Он рассказывал мне, что не любит свою работу:
– ООН – это не для меня. Там одни разговоры. А я человек дела.
Я понимающе кивала.
– А у тебя как прошел день?
– Как обычно.
– В лицее отлично, в балетном классе неважно?
– Да. Но я все равно буду балериной.
– Ну разумеется.
Впрочем, он в это не верил. Я слышала, как он говорил своим друзьям, что я стану дипломатом. «Она похожа на меня».
Потом мы шли веселиться на ночной Бродвей. Это было единственное время в моей жизни, когда я увлекалась ночными гулянками.
Окрыленная успехами среди одноклассниц, я выбрала себе цель потруднее: покорить Инге.
Я писала ей любовные стихи, стучалась к ней в комнату и вручала их. Инге прочитывала их, лежа на кровати с сигаретой в зубах. Я вытягивалась рядышком и смотрела на кольца дыма – вот во что превращались мои стихи.
– Очень мило, – говорила Инге.
– Значит, ты меня любишь?
– Люблю, конечно.
– Обними меня.
Она прижимала меня к себе и одновременно щекотала живот. Я задыхалась от смеха. А Инге снова бралась за сигарету и застывала, печально глядя в потолок.
Я знала, почему она грустит.
– Ну что, он все еще с тобой не заговорил?
– Нет.
«Он» – это человек, в которого она была влюблена.
Одной из прелестей жизни было ходить с Инге в laundry, в подвал, где стояли стиральные машины.

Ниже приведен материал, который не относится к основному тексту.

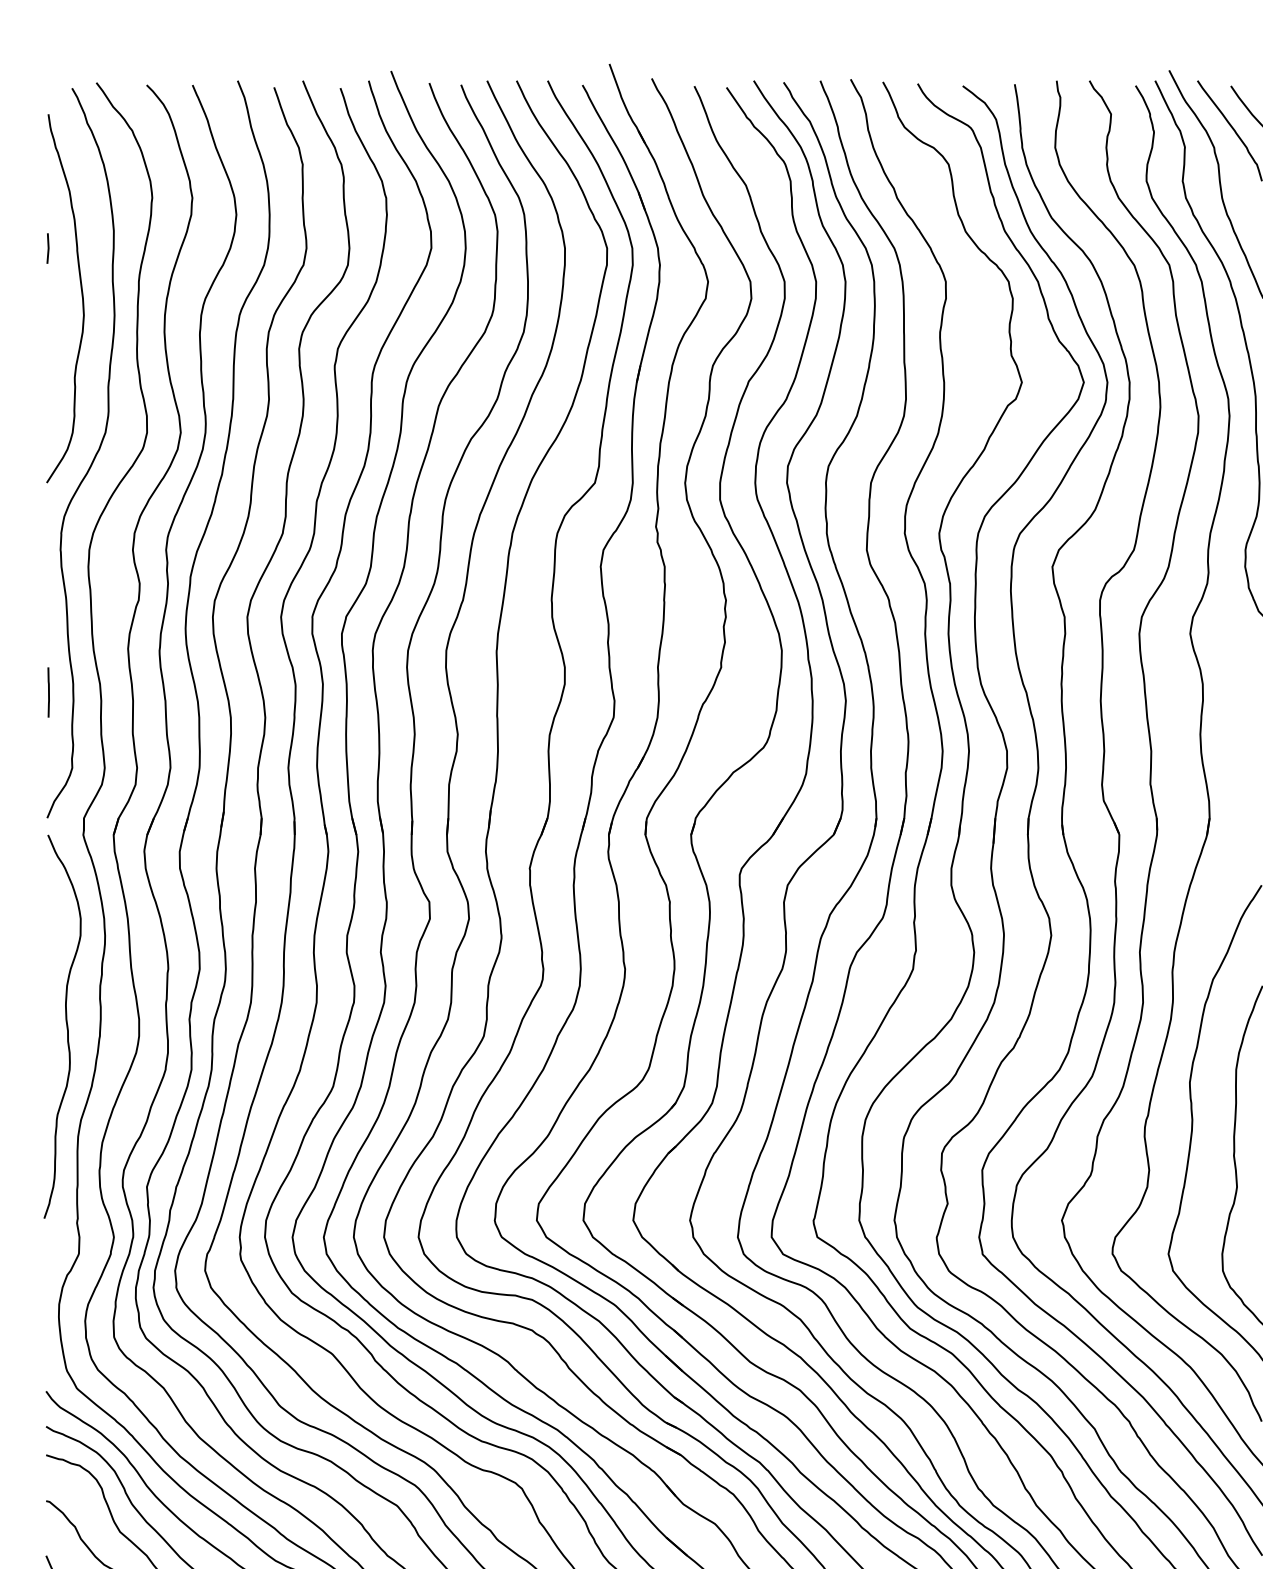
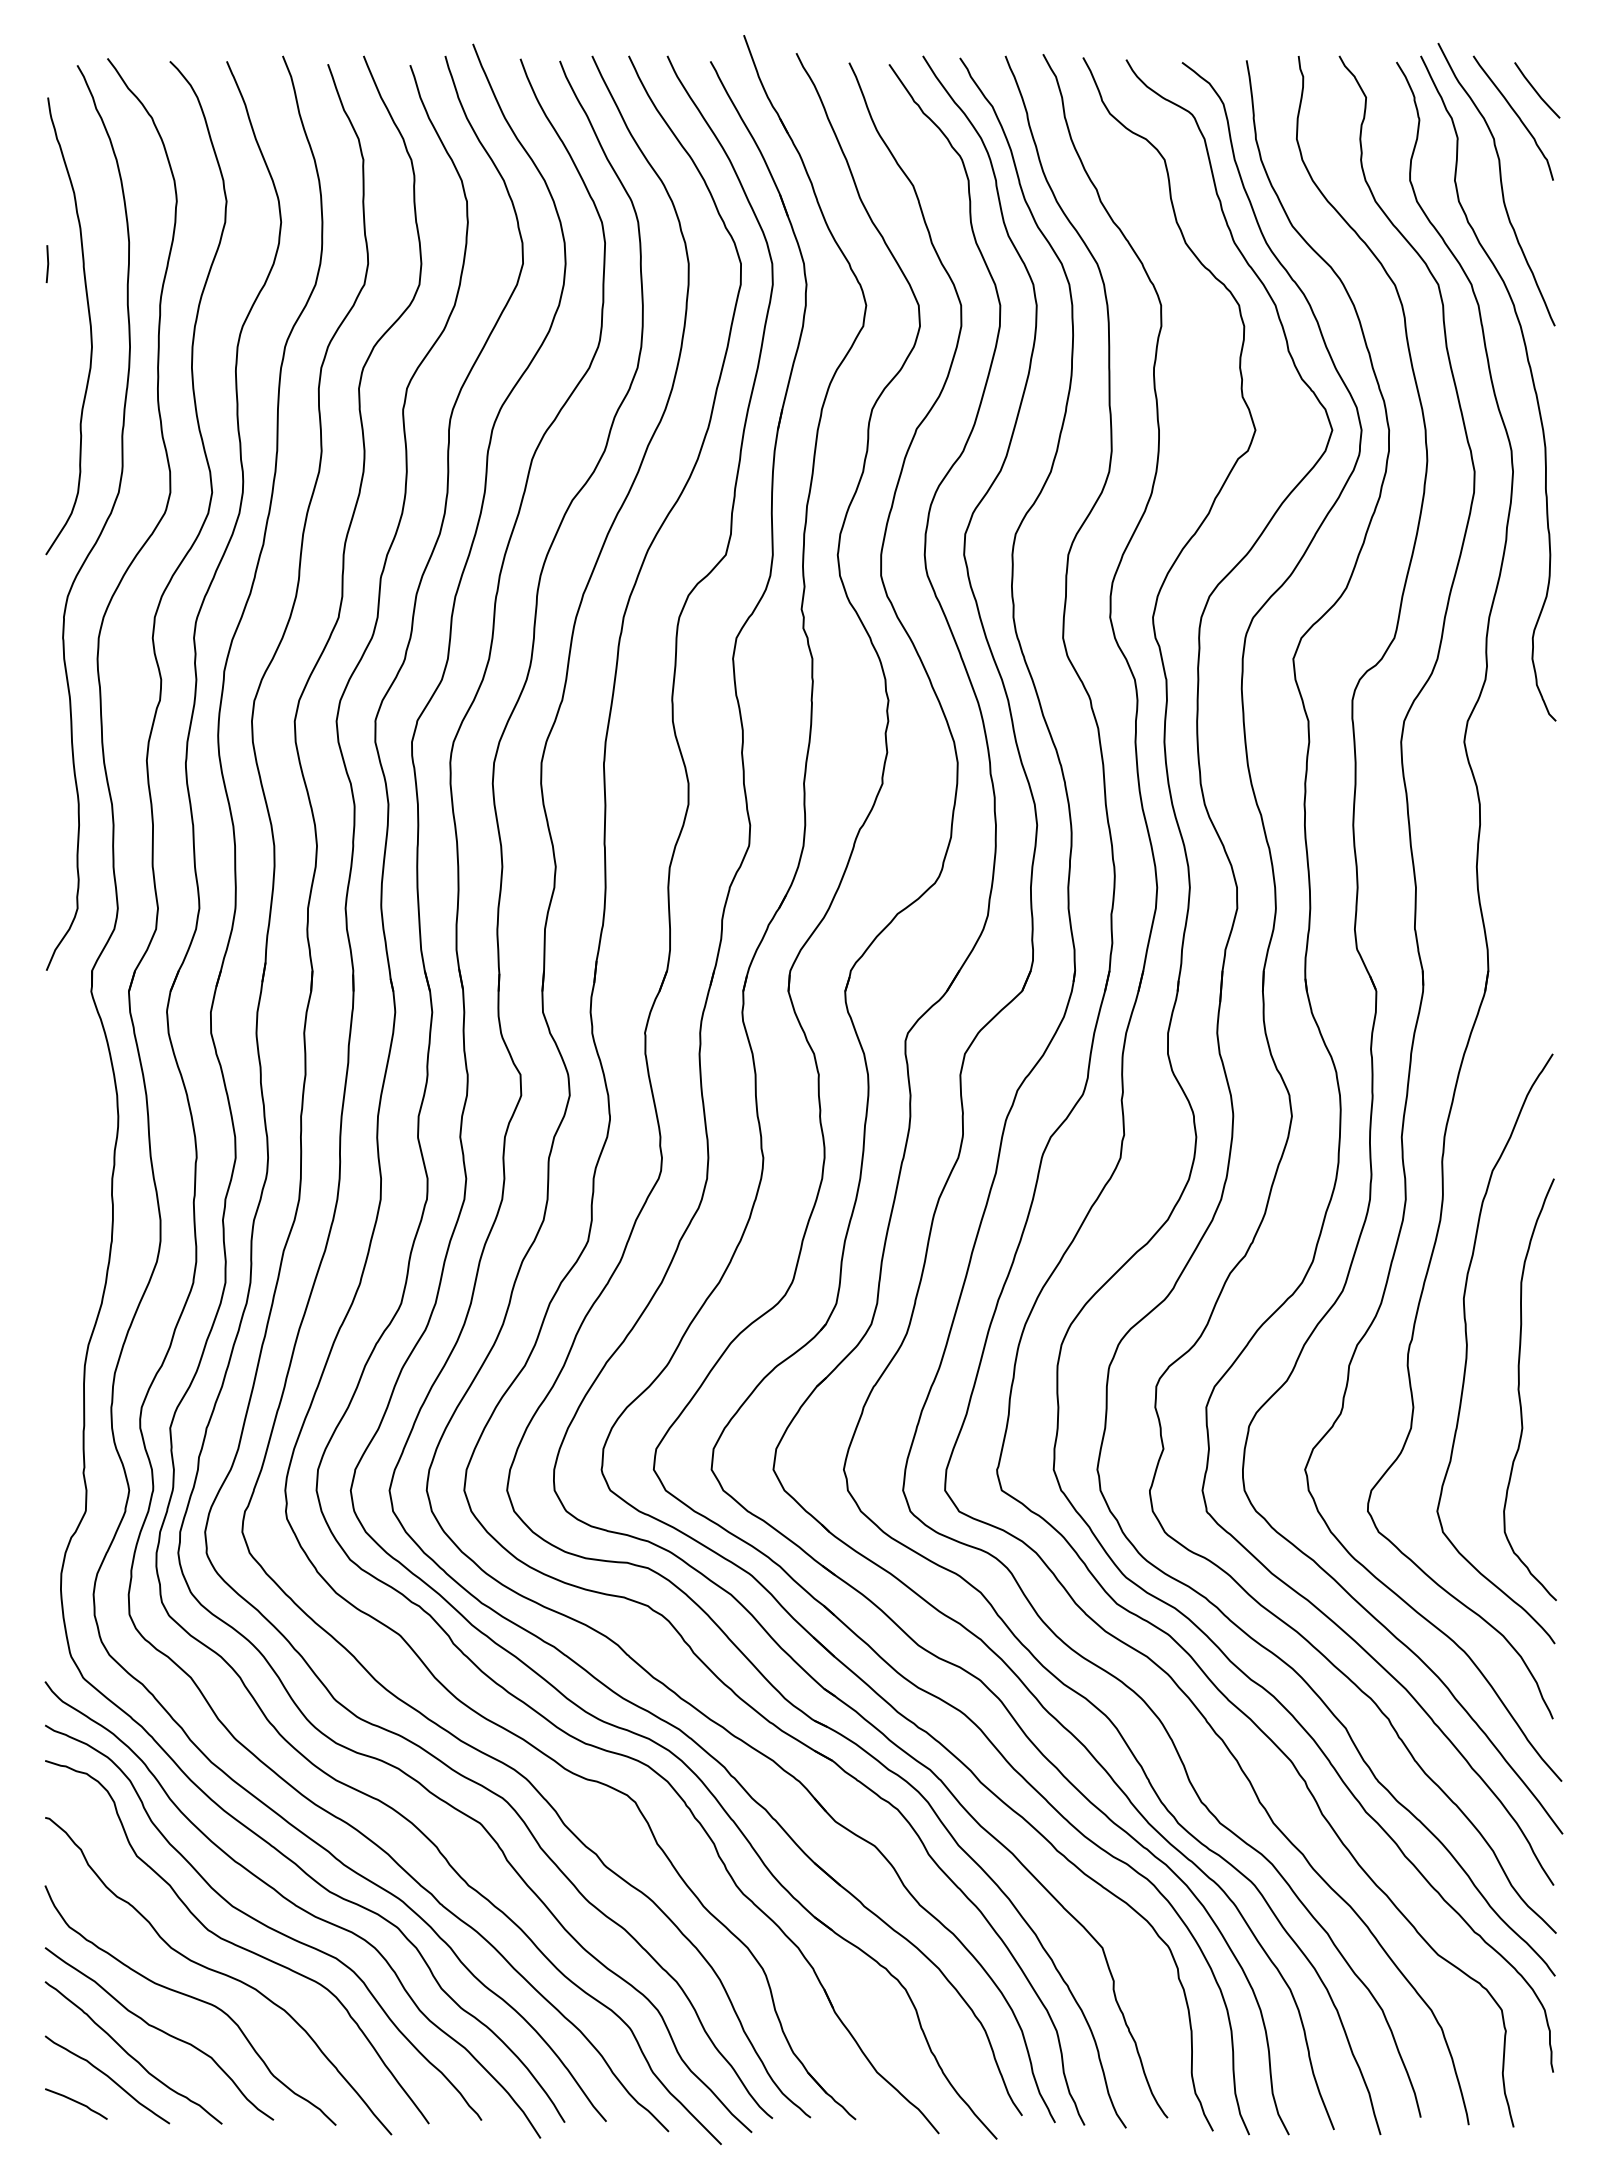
line: (48, 692) -> (48, 814), removed
curve: (66, 1026) -> (70, 1229), removed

Я смотрела, как крутится белье в барабане, а Инге тем временем смотрела на незнакомого мужчину, который курил и ждал конца своей стирки.
Наверняка он был холостяк, потому что сам себе стирал. Инге казалось, что этот безукоризненно одетый серьезный американец лет тридцати похож на Роберта Редфорда.
Она заметила, в котором часу он обычно спускается в подвал, и каждый раз сама появлялась там в это время. Ни одна женщина не наряжалась так, как она, чтобы идти в прачечную.
– Заметит же он меня в конце-то концов! – говорила она.
Она рассчитывала все так, чтобы и выйти одновременно с ним. В лифте демонстративно нажимала кнопку «16», чтобы он знал, на каком этаже она живет. Он же с рассеянным видом тыкал в кнопку тридцать второго.
– Дважды шестнадцать – это знак! – вздыхала Инге.
«Ерунда!» – думала я.
– Я уверена, он надевает очки, когда читает, – шептала она. – У него есть такая впадинка на носу.
– Фу, мужчина в очках!
– А мне нравится.
Я разузнала, что человека, по которому она сохнет, зовут Клейтон Ньюлин, и, страшно обрадовавшись, побежала сказать это Инге. Я была уверена, что такое открытие ее сразу излечит.
– Нельзя же любить человека по имени Клейтон! – Для меня это было очевидно.
Но Инге упала на кровать и затянула томным голосом:
– Клейтон Ньюлин… Клейтон Ньюлин… Клейтон… Инге Ньюлин… Клейтон Ньюлин…
Я поняла, что случай безнадежный.
Стоило быть таким возвышенным существом, чтобы втюриться в какого-то Клейтона Ньюлина!.. Что она о нем знала? Что он сам стирает свое белье и надевает очки для чтения… И этого достаточно? О женщины!